=== AIM OF THE EXERCISE ===
Should any entry include an image, skip the image and copy the entry exactly.

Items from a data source
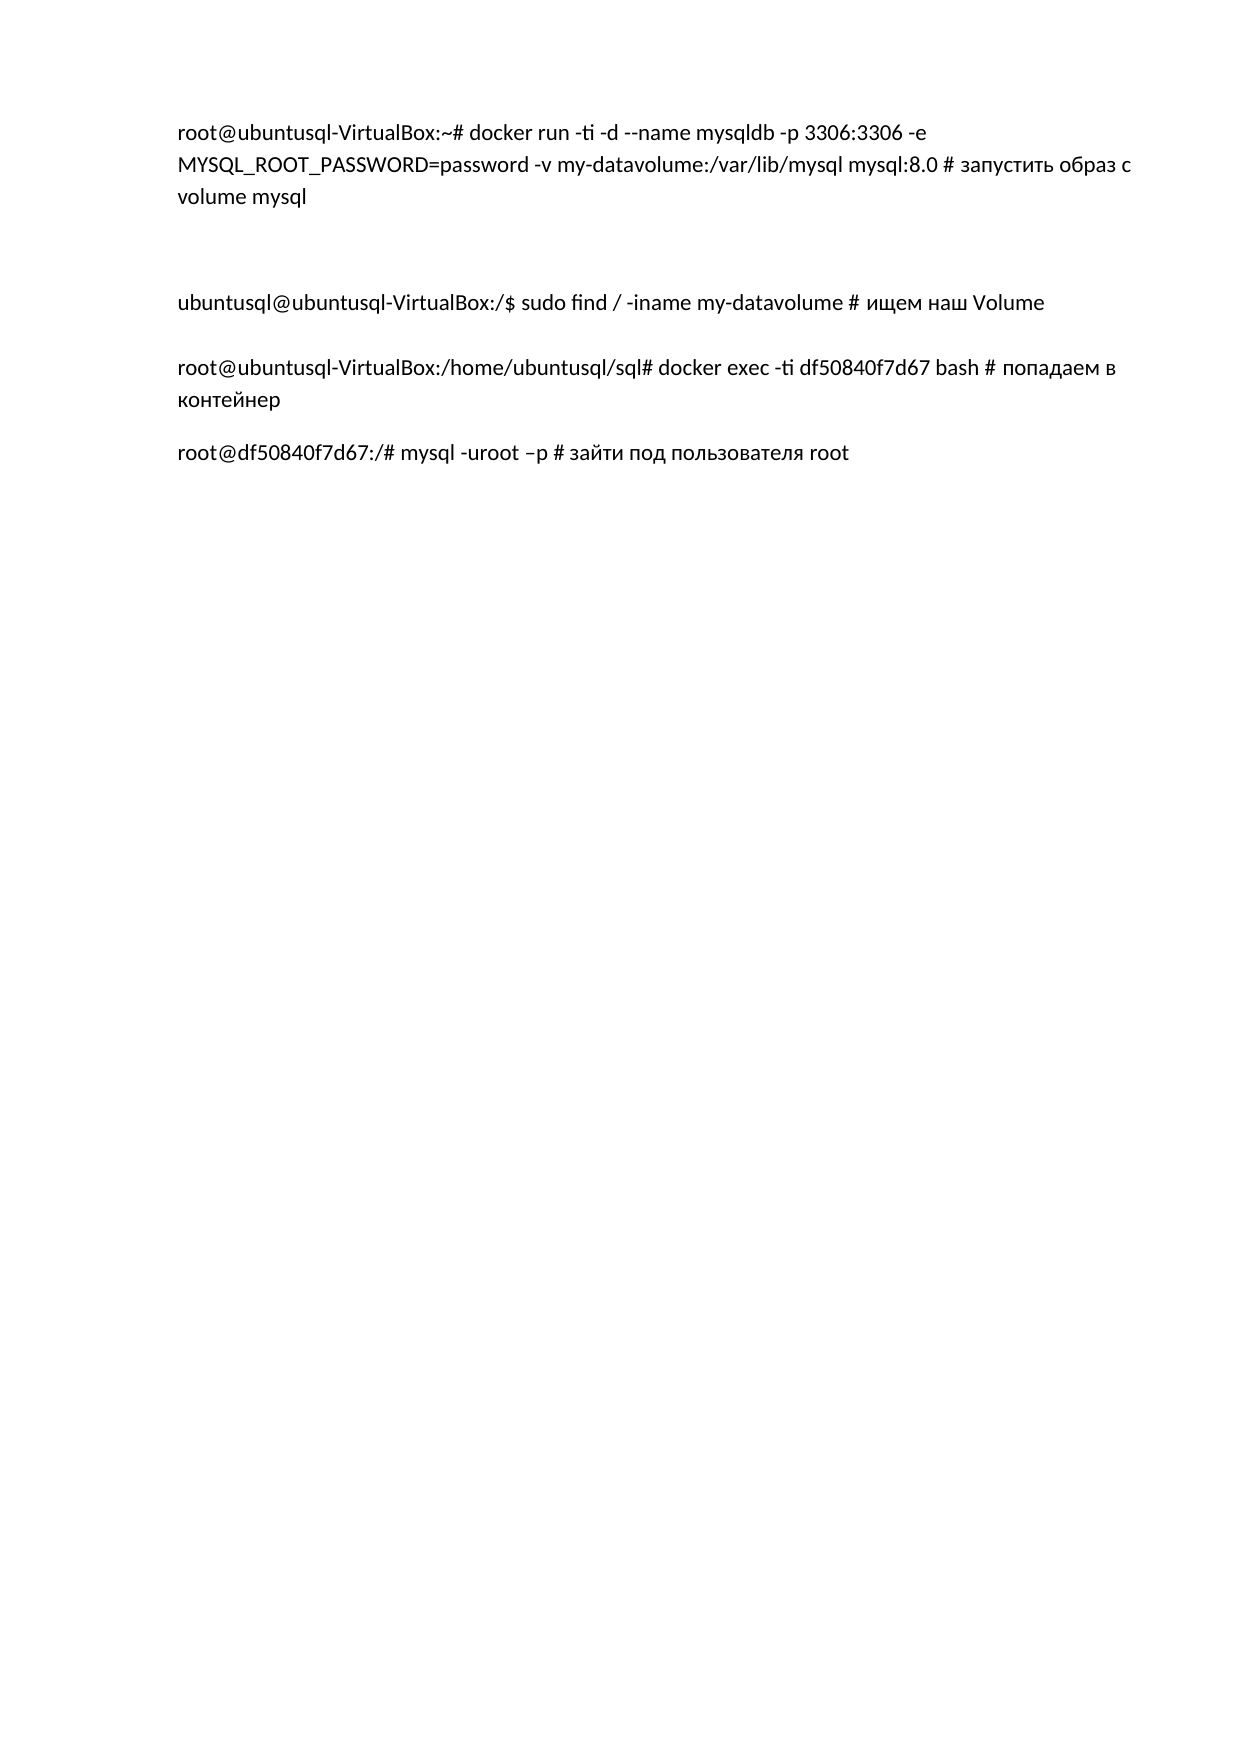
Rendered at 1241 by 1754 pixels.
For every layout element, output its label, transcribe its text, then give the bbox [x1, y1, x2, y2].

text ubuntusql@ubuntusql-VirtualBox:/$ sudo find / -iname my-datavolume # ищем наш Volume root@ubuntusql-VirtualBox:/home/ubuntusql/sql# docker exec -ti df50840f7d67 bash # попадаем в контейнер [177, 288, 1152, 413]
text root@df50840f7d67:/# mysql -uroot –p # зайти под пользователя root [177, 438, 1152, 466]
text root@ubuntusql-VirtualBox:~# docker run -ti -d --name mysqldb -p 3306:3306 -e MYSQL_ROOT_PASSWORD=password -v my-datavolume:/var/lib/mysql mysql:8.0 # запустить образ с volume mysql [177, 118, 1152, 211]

=== EXERCISE OUTPUT ===
Rendered at 1241 by 1754 pixels.
For every layout element, output its label, transcribe its text, then give the bbox [x1, y1, x2, y2].

text ubuntusql@ubuntusql-VirtualBox:/$ sudo find / -iname my-datavolume # ищем наш Volume root@ubuntusql-VirtualBox:/home/ubuntusql/sql# docker exec -ti df50840f7d67 bash # попадаем в контейнер [177, 288, 1152, 413]
text root@df50840f7d67:/# mysql -uroot –p # зайти под пользователя root [177, 438, 1152, 466]
text root@ubuntusql-VirtualBox:~# docker run -ti -d --name mysqldb -p 3306:3306 -e MYSQL_ROOT_PASSWORD=password -v my-datavolume:/var/lib/mysql mysql:8.0 # запустить образ с volume mysql [177, 118, 1152, 211]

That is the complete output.